What is hierarchical clustering?

Overview

Clustering is a data modeling technique that is used to group objects based on multiple features that may be common amongst items present in a data set. We can then analyze these clusters and obtain significant information from them.

Hierarchical clustering is one of the various types of cluster algorithms.

How does hierarchical clustering work?

The Agglomerative Nesting (AGNES) is a convergent approach. It starts off by assigning each of the data points to a cluster of its own. After this dissimilarity is calculated amongst each of the clusters, the clusters with the least dissimilarity are merged together. Eventually, all the nodes end up in just one cluster as shown in the figure above.

Divisive (top-down)

Inverting the order of Agglomerative hierarchical analysis, gives birth to Divisive Analysis (DIANA), which is a divergent approach. The algorithm starts off with just one cluster and eventually each node ends up with a cluster of its own.

Computing dissimilarity

The following measures can be used to compute dissimilarity between the clusters to merge them:

Single link distance: The smallest distance between point x and y, where x belongs to cluster 0 and y belongs to cluster 1.
Complete link distance: The largest distance between point x and point y, where x belongs to cluster 0 and y belongs to cluster 1.
Average distance: The average distance between points x and y, where x belongs to cluster 0 and y belongs to cluster 1.
Centroid: The distance between the centroids of the two clusters.

For any cluster, the centroid is defined as a point that represents the center of a cluster.

Medoid: The distance between the medoids of the two clusters.

For any cluster, the medoid is defined as a point whose dissimilarity to all the elements in its cluster is minimal.

Hierarchical clustering using sklearn

# importing libraries
from sklearn.cluster import AgglomerativeClustering
import numpy as np
import matplotlib.pyplot as plt

# initializing sample data
X = np.array([[1, 4], [1, 5], [1, 8], [6, 3], [9, 2], [1, 6]])
print('Dataset: ')
print(X)

# loading the clustering algorithm
model = AgglomerativeClustering(n_clusters = 2, affinity = 'euclidean')

# fitting the data
model = model.fit(X)

# printing the assigned cluster labels
print('\nThe labels assigned to the train data are: ')
print(model.labels_)

# using the model to predict labels on test data
Y = ([1,2], [2,3], [5,5], [6,0])
print('\nTest data: ')
print(Y)

print('\nThe labels assigned to test data are: ')
print(model.fit_predict(Y))

Explanation

In the code above, we have clustered the NumPy array labeled X, which is a 2D-array of size 6x2 (that represents our data).

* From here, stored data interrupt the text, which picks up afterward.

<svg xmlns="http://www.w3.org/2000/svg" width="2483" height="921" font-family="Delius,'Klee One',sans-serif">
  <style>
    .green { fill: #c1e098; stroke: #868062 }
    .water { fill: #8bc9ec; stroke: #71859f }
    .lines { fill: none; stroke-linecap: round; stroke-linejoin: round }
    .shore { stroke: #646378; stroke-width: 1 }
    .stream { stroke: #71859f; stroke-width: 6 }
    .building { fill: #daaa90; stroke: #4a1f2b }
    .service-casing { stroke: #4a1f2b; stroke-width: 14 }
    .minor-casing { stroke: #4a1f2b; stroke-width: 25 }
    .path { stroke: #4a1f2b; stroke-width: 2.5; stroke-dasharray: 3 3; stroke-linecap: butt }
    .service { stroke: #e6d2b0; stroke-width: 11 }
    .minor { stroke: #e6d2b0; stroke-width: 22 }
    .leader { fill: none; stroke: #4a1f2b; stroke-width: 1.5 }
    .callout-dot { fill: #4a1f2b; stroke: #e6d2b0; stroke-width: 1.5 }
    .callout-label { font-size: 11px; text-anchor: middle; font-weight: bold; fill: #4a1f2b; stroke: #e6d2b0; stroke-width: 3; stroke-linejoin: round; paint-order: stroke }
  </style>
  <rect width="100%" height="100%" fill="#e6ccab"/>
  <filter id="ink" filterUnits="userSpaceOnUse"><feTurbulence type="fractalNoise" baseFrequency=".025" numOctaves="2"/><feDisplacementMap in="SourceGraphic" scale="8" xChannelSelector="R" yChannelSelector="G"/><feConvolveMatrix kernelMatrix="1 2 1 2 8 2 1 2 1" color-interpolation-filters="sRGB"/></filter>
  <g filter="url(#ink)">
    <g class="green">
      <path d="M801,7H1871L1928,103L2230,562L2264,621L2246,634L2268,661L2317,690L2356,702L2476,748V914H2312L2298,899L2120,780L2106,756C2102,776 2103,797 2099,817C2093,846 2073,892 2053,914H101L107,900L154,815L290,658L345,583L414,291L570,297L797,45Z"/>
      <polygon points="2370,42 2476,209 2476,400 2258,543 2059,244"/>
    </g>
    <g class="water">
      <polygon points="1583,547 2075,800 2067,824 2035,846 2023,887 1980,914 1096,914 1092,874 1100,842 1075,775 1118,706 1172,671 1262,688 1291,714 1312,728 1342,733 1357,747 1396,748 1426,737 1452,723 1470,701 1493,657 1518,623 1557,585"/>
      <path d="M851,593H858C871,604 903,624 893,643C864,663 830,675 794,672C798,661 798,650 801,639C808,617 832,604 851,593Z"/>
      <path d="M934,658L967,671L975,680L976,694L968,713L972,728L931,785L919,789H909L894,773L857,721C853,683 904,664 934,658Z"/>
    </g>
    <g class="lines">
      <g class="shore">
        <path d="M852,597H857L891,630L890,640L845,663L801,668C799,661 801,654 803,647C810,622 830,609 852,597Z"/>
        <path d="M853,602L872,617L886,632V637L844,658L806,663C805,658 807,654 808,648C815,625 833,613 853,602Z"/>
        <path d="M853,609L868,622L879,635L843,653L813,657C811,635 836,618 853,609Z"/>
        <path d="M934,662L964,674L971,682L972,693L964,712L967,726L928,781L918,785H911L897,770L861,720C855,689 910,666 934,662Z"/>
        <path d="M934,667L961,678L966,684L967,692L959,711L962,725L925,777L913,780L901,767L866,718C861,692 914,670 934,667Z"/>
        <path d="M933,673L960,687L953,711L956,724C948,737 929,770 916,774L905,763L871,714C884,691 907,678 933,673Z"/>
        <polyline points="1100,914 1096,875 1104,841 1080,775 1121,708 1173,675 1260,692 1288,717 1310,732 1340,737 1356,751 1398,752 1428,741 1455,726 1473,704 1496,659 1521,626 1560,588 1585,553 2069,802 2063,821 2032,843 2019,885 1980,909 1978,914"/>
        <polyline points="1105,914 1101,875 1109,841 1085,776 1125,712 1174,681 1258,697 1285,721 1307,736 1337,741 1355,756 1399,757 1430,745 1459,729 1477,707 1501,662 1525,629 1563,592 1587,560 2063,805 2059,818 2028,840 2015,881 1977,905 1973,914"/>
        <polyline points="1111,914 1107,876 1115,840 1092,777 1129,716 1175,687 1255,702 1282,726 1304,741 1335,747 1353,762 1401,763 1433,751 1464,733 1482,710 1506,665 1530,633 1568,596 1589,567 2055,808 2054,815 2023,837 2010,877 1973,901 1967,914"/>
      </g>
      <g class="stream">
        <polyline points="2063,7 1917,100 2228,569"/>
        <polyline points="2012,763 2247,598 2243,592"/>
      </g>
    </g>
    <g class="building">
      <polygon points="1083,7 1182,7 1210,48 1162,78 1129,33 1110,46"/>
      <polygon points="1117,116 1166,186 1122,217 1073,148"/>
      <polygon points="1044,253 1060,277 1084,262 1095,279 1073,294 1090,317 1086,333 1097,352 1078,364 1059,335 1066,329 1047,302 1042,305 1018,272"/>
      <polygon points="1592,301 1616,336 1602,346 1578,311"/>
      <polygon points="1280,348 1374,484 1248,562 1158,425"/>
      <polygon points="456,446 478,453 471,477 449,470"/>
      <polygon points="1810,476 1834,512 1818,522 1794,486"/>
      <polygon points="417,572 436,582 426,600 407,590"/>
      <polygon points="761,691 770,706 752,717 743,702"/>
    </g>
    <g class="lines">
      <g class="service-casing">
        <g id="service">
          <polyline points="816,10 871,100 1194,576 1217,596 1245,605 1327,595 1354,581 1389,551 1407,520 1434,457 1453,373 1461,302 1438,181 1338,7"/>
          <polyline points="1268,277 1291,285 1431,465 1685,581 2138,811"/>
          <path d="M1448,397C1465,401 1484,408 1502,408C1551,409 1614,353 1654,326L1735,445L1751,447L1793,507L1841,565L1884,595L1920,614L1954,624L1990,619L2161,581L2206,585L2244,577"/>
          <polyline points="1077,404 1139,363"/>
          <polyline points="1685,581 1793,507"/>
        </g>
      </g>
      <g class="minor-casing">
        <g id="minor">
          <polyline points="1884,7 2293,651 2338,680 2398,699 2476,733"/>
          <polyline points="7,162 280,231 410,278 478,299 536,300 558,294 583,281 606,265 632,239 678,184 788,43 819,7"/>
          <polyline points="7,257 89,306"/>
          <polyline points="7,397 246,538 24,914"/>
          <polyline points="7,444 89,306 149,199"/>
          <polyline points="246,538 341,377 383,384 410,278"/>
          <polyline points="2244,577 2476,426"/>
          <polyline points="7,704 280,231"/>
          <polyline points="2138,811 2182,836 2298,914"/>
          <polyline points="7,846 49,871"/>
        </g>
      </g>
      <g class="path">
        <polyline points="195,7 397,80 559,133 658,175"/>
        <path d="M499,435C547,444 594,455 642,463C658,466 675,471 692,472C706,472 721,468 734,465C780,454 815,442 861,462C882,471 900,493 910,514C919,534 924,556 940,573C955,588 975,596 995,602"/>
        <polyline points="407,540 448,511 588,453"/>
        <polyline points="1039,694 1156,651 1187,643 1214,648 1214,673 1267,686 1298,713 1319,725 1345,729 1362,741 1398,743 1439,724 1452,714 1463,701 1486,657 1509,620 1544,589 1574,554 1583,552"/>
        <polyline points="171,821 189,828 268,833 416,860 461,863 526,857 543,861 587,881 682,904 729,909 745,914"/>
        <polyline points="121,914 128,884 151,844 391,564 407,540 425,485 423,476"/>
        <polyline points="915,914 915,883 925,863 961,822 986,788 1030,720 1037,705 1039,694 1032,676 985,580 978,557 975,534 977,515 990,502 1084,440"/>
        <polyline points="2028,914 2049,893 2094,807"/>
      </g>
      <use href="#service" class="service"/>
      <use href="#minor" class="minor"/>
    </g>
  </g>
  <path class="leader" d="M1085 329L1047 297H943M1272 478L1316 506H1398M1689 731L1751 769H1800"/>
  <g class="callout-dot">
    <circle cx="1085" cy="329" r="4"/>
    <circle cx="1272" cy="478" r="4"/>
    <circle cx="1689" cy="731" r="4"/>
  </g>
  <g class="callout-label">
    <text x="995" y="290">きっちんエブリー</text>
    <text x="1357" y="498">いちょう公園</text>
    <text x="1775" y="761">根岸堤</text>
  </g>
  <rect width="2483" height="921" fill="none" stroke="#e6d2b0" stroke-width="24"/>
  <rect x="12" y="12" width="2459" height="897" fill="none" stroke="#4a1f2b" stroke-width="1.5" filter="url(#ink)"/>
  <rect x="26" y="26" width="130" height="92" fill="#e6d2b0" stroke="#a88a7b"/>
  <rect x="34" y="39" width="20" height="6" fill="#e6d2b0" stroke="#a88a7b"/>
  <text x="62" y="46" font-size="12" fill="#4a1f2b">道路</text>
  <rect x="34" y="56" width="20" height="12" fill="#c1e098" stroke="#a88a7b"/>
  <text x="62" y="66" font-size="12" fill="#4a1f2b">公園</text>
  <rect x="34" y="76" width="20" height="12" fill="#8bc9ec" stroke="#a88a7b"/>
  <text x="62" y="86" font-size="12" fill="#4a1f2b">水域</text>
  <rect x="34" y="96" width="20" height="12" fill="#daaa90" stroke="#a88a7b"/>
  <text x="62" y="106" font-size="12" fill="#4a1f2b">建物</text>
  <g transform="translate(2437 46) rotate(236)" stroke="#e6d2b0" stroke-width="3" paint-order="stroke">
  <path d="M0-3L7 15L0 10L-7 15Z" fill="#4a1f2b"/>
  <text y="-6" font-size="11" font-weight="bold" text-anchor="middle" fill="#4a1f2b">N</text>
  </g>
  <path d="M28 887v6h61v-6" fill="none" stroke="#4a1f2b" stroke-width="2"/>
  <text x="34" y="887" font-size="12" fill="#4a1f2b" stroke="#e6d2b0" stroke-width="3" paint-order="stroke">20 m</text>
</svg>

We use the scikit-learn machine learning library for python to do the clustering.

First, we import the required python modules and libraries.

Next, we load the clustering model and specify the arguments.

n_clusters: This is the number of clusters to form, and hence the number of centroids to produce.
affinity: This defines the similarity metric that is to be used.

After the model has been set up, it is run on the train data. We assign labels to each item in the train data set.

After training the model the model is run on the test data set using the fit and predict functions, each point from the data is assigned to a cluster. We can print the labels to see which point was assigned to which of their respective clusters.